BEGIN LISTED ENTRIES

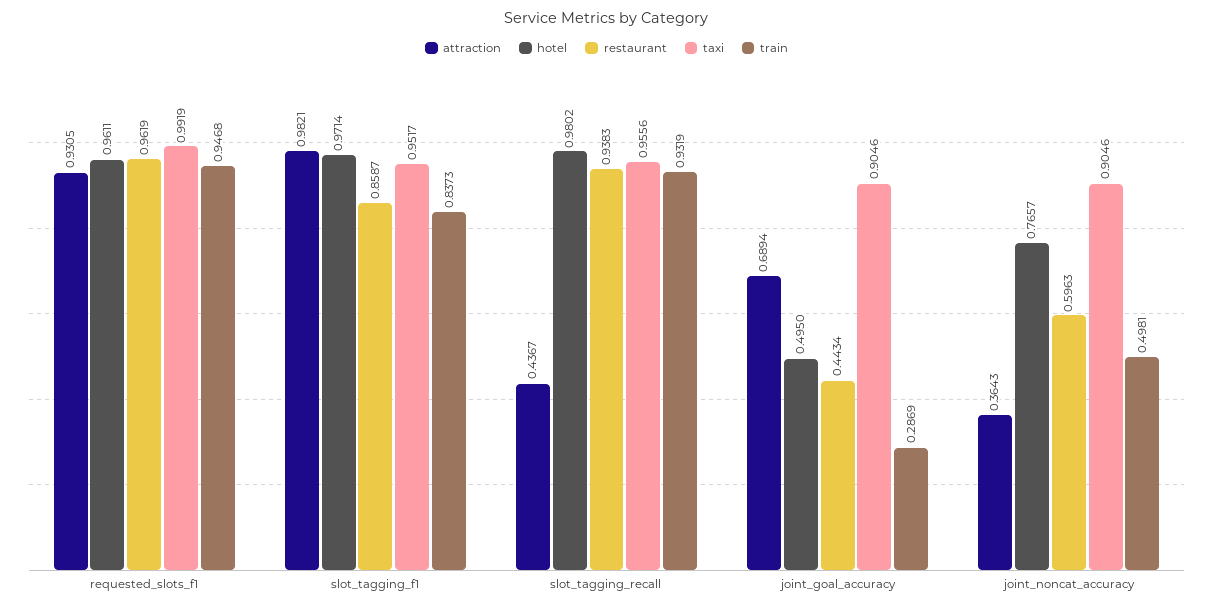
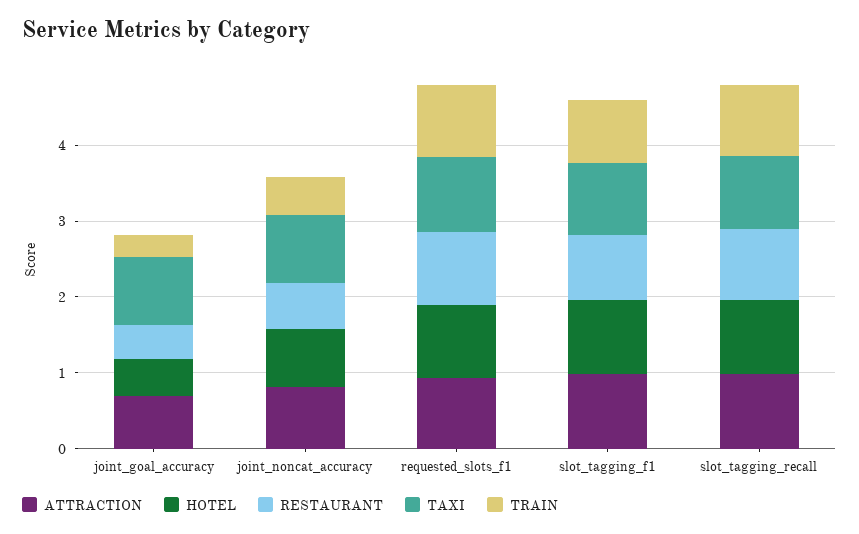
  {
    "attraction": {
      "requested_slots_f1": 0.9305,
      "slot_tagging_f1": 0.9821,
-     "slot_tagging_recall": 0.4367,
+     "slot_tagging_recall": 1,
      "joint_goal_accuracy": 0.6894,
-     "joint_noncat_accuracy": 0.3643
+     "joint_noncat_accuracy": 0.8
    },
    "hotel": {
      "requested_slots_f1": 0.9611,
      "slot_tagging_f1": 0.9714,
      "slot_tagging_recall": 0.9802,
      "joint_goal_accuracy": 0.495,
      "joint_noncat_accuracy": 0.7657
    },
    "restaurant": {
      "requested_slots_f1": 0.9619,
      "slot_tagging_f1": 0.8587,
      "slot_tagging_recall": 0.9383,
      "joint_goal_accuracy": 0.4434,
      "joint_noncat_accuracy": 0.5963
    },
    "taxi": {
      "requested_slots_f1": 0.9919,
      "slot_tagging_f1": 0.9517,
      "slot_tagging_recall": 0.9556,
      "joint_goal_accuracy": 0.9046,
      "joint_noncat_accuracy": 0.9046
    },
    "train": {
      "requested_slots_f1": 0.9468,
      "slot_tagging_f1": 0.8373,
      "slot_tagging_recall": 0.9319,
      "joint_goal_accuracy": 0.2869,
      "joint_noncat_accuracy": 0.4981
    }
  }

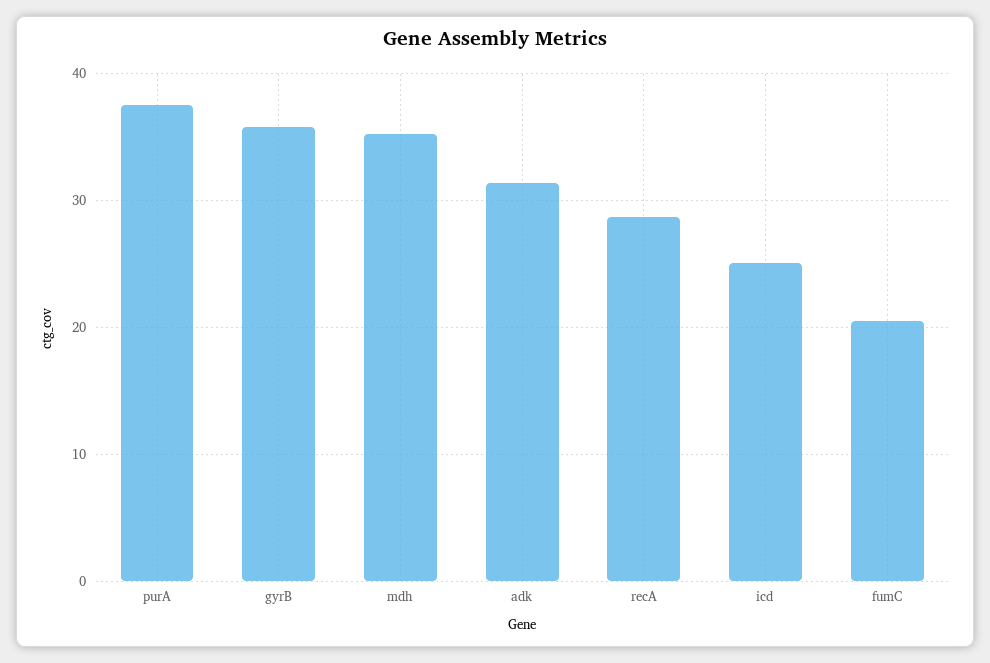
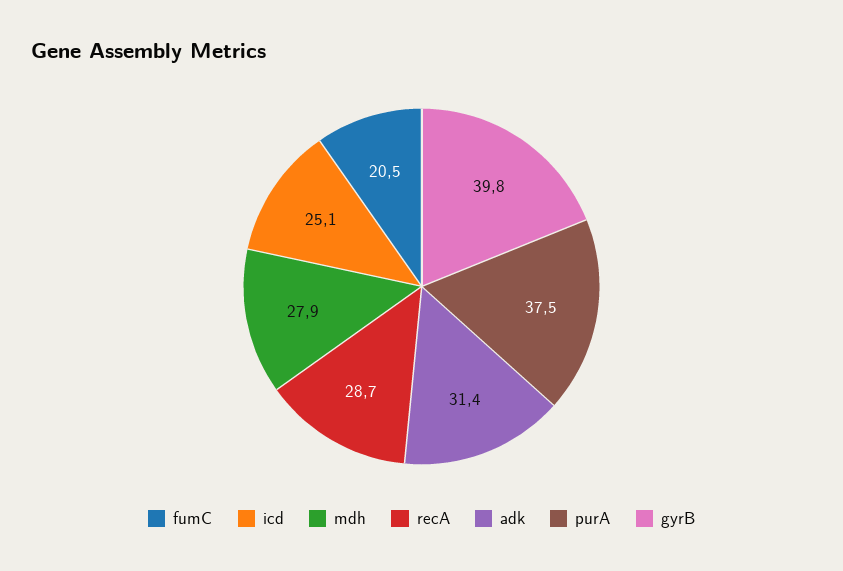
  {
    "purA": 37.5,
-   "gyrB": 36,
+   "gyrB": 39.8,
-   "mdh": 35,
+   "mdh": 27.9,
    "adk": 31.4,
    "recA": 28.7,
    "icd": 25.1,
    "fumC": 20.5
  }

END LISTED ENTRIES

WHAT TO WORK ON:
Exact copies of all the entries, without any pictures, are what the answer must contain.

YOUR RESPONSE:
  {
    "attraction": {
      "requested_slots_f1": 0.9305,
      "slot_tagging_f1": 0.9821,
-     "slot_tagging_recall": 0.4367,
+     "slot_tagging_recall": 1,
      "joint_goal_accuracy": 0.6894,
-     "joint_noncat_accuracy": 0.3643
+     "joint_noncat_accuracy": 0.8
    },
    "hotel": {
      "requested_slots_f1": 0.9611,
      "slot_tagging_f1": 0.9714,
      "slot_tagging_recall": 0.9802,
      "joint_goal_accuracy": 0.495,
      "joint_noncat_accuracy": 0.7657
    },
    "restaurant": {
      "requested_slots_f1": 0.9619,
      "slot_tagging_f1": 0.8587,
      "slot_tagging_recall": 0.9383,
      "joint_goal_accuracy": 0.4434,
      "joint_noncat_accuracy": 0.5963
    },
    "taxi": {
      "requested_slots_f1": 0.9919,
      "slot_tagging_f1": 0.9517,
      "slot_tagging_recall": 0.9556,
      "joint_goal_accuracy": 0.9046,
      "joint_noncat_accuracy": 0.9046
    },
    "train": {
      "requested_slots_f1": 0.9468,
      "slot_tagging_f1": 0.8373,
      "slot_tagging_recall": 0.9319,
      "joint_goal_accuracy": 0.2869,
      "joint_noncat_accuracy": 0.4981
    }
  }

  {
    "purA": 37.5,
-   "gyrB": 36,
+   "gyrB": 39.8,
-   "mdh": 35,
+   "mdh": 27.9,
    "adk": 31.4,
    "recA": 28.7,
    "icd": 25.1,
    "fumC": 20.5
  }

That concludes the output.